**TO DO**.
1 - Answer these questions from the btrfs patch:
(a) How many files does the patch change, and how many insertions and deletions does it report?
(b) Which file shows 46 changed lines in the summary?
(c) In the new version of update_existing_head_ref, what is the first parameter?
2 - Write the next part of the btrfs patch, starting after its final line.

**TEXT SECTION**.
Signed-off-by: Chris Mason <clm@fb.com>
---
 fs/btrfs/delayed-ref.c | 22 ++++++++++++++++++++--
 fs/btrfs/delayed-ref.h | 10 ++++++++++
 fs/btrfs/extent-tree.c | 46 +++++++++++++++++++++++++++++++---------------
 fs/btrfs/inode.c       | 25 ++++++++++++++++++-------
 fs/btrfs/transaction.c |  4 ++++
 5 files changed, 83 insertions(+), 24 deletions(-)

diff --git a/fs/btrfs/delayed-ref.c b/fs/btrfs/delayed-ref.c
index 6d16bea..8f8ed7d 100644
--- a/fs/btrfs/delayed-ref.c
+++ b/fs/btrfs/delayed-ref.c
@@ -489,11 +489,13 @@ update_existing_ref(struct btrfs_trans_handle *trans,
  * existing and update must have the same bytenr
  */
 static noinline void
-update_existing_head_ref(struct btrfs_delayed_ref_node *existing,
+update_existing_head_ref(struct btrfs_delayed_ref_root *delayed_refs,
+			 struct btrfs_delayed_ref_node *existing,
 			 struct btrfs_delayed_ref_node *update)

**DATA**.
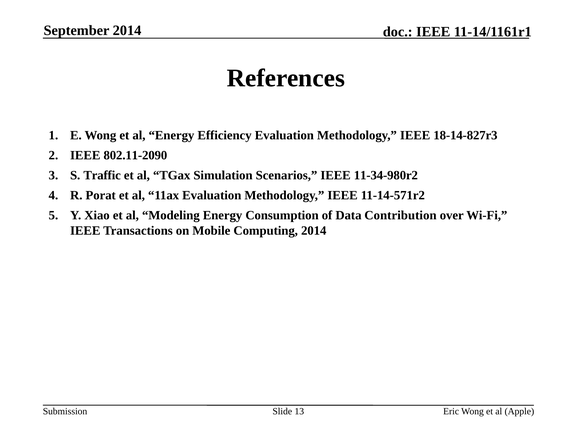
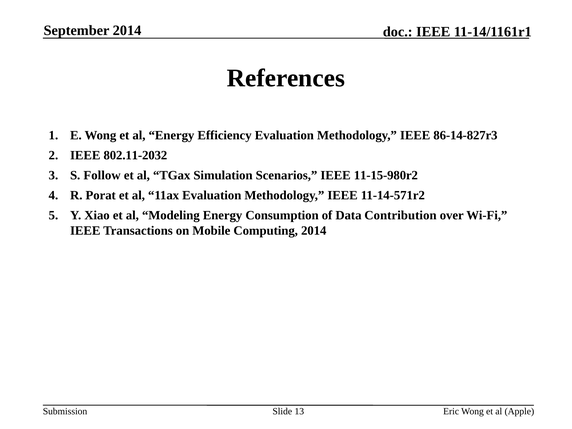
18-14-827r3: 18-14-827r3 -> 86-14-827r3
802.11-2090: 802.11-2090 -> 802.11-2032
Traffic: Traffic -> Follow
11-34-980r2: 11-34-980r2 -> 11-15-980r2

**OUTPUTS**.
1 -
(a) 5 files changed, with 83 insertions and 24 deletions.
(b) fs/btrfs/extent-tree.c
(c) struct btrfs_delayed_ref_root *delayed_refs

2 -
 {
 	struct btrfs_delayed_ref_head *existing_ref;
 	struct btrfs_delayed_ref_head *ref;
+	int old_ref_mod;
 
 	existing_ref = btrfs_delayed_node_to_head(existing);
 	ref = btrfs_delayed_node_to_head(update);
@@ -541,7 +543,20 @@ update_existing_head_ref(struct btrfs_delayed_ref_node *existing,
 	 * only need the lock for this case cause we could be processing it
 	 * currently, for refs we just added we know we're a-ok.
 	 */
+	old_ref_mod = existing_ref->total_ref_mod;
 	existing->ref_mod += update->ref_mod;
+	existing_ref->total_ref_mod += update->ref_mod;
+
+	/*
+	 * If we are going to from a positive ref mod to a negative or vice
+	 * versa we need to make sure to adjust pending_csums accordingly.
+	 */
+	if (existing_ref->is_data) {
+		if (existing_ref->total_ref_mod >= 0 && old_ref_mod < 0)
+			delayed_refs->pending_csums -= existing->num_bytes;
+		if (existing_ref->total_ref_mod < 0 && old_ref_mod >= 0)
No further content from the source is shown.